Anyhow, they had these poor guys use a stopwatch to record the time needed to obtain an erection hard enough for sexual intercourse after taking the study drug at least two hours after eating. Imagine that. You’ve got watch in hand, and the investigator says, “On your mark, get set, go!” That’s more pressure than sinking the last free throw to win the last game of an NBA Championship.
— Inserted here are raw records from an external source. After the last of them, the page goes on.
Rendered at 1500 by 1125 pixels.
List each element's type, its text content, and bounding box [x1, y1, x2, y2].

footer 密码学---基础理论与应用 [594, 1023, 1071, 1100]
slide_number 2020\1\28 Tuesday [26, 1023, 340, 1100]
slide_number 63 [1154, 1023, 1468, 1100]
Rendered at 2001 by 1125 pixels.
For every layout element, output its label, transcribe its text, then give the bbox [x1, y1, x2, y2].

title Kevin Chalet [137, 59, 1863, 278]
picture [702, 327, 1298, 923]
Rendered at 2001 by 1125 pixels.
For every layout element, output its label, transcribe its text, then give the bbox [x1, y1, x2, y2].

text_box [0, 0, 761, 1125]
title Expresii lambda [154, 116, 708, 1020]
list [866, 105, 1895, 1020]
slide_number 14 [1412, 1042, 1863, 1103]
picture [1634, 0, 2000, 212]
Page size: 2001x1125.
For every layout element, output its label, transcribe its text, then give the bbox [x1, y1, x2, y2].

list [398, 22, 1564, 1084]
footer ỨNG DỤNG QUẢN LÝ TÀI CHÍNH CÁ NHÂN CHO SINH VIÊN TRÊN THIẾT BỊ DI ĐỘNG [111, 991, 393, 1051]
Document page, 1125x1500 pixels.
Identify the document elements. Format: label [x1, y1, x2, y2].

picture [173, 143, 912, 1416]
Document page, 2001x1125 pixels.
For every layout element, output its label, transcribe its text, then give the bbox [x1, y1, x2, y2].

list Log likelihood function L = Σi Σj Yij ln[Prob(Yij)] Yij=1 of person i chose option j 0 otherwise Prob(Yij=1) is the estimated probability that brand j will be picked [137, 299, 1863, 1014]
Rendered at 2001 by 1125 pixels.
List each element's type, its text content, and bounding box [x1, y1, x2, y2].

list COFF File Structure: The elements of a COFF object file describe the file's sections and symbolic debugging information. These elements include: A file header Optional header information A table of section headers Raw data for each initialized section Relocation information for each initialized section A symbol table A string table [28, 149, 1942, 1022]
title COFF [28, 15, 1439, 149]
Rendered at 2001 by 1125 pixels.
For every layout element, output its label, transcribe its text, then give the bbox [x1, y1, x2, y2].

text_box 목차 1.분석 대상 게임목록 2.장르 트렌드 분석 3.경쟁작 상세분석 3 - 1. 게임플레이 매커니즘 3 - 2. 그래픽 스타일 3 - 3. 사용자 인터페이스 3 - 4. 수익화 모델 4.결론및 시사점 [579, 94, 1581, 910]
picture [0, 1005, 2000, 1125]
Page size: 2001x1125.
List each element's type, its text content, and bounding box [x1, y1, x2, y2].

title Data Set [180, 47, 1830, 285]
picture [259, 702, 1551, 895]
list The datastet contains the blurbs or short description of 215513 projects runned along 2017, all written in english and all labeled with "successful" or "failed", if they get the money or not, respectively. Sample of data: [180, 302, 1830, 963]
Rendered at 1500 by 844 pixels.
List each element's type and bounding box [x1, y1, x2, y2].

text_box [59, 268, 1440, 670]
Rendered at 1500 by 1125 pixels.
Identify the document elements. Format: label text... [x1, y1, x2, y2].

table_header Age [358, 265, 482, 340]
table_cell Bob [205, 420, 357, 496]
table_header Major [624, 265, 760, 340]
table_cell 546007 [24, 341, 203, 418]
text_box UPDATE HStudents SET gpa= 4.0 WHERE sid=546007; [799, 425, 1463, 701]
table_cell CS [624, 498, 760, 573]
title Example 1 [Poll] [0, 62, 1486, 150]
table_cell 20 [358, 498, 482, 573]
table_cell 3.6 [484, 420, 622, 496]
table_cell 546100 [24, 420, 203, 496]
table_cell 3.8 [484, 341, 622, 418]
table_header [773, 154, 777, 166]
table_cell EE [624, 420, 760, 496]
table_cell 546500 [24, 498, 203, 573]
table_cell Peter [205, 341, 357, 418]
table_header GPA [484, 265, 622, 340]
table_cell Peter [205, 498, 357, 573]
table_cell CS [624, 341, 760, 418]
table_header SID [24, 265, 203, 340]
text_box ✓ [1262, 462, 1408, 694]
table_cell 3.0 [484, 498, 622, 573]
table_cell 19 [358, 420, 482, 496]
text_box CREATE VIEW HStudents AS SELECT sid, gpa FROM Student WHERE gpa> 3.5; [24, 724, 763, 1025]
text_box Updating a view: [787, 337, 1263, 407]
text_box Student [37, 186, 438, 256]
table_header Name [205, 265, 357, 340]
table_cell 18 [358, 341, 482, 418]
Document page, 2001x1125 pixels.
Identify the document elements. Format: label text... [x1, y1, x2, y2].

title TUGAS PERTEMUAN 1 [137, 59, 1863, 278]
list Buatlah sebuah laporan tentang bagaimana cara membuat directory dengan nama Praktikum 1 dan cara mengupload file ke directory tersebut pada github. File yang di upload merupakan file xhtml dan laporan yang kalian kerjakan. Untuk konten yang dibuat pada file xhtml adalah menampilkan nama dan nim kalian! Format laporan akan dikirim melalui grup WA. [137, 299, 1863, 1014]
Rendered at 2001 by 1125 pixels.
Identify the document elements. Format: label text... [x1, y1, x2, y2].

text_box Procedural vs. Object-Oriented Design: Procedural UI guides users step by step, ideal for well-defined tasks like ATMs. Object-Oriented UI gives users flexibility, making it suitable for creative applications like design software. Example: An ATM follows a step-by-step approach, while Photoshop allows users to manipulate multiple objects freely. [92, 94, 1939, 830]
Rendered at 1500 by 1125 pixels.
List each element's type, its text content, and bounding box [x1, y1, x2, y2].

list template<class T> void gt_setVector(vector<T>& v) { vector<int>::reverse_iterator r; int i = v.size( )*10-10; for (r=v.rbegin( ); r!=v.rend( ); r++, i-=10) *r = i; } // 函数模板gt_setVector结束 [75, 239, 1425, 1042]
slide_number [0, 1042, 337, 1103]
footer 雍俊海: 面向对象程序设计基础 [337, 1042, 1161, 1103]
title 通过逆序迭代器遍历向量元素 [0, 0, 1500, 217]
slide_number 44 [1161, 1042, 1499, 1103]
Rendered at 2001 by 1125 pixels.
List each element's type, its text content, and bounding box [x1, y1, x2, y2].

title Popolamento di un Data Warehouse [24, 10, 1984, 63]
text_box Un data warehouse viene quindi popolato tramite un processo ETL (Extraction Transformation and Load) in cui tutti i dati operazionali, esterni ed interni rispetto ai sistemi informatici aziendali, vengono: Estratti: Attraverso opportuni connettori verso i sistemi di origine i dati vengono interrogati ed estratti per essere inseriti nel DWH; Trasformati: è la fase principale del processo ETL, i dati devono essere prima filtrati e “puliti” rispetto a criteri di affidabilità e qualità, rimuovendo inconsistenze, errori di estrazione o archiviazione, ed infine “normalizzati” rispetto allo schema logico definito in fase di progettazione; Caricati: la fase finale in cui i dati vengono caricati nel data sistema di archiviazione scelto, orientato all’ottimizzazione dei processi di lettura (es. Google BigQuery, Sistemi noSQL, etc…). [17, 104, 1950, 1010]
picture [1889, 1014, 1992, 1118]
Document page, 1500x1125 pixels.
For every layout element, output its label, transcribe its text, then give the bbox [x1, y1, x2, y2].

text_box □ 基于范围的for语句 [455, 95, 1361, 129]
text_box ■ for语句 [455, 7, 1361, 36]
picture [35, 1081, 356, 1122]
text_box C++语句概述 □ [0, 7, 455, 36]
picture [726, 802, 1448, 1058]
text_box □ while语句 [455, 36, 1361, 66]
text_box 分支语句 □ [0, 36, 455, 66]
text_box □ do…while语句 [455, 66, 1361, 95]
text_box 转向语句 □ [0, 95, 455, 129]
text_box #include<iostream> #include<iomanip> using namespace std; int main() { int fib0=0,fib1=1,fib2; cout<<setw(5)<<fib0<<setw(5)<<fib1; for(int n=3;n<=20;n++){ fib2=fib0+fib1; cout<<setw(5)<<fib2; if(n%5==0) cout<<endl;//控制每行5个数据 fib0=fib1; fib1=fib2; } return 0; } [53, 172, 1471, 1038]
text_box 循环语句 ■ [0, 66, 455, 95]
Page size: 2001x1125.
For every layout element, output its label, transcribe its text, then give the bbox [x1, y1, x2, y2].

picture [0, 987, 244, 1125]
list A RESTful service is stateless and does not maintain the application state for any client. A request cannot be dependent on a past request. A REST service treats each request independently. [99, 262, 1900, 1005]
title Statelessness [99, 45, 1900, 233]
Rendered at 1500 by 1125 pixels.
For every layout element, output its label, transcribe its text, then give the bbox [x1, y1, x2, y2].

So what did they find? Within 14 and 20 minutes of Viagra dosing, 35 percent and 51 percent of Viagra-treated patients, respectively, versus 22 percent and 30 percent of placebo-treated patients, respectively, had an erection that led to successful intercourse. The median time (the median value means that 50 percent of those took longer and 50 percent took less time) to erection leading to successful intercourse after sildenafil dosing was 36 minutes, compared with 141 minutes for placebo.

So, the poor placebo guys are waiting more than two hours before their plumbing starts, well, pumping. By then, you could have watched an episode each of “Alias” and “The Apprentice.” Perhaps, if Amy (on “The Apprentice”) had shown more skin, she’d be in the top two. Nonetheless, this study does point out that sildenafil does not work all the time and that a placebo can sometimes work. It shows you that sex really is all in your head (well, some of it is, anyway).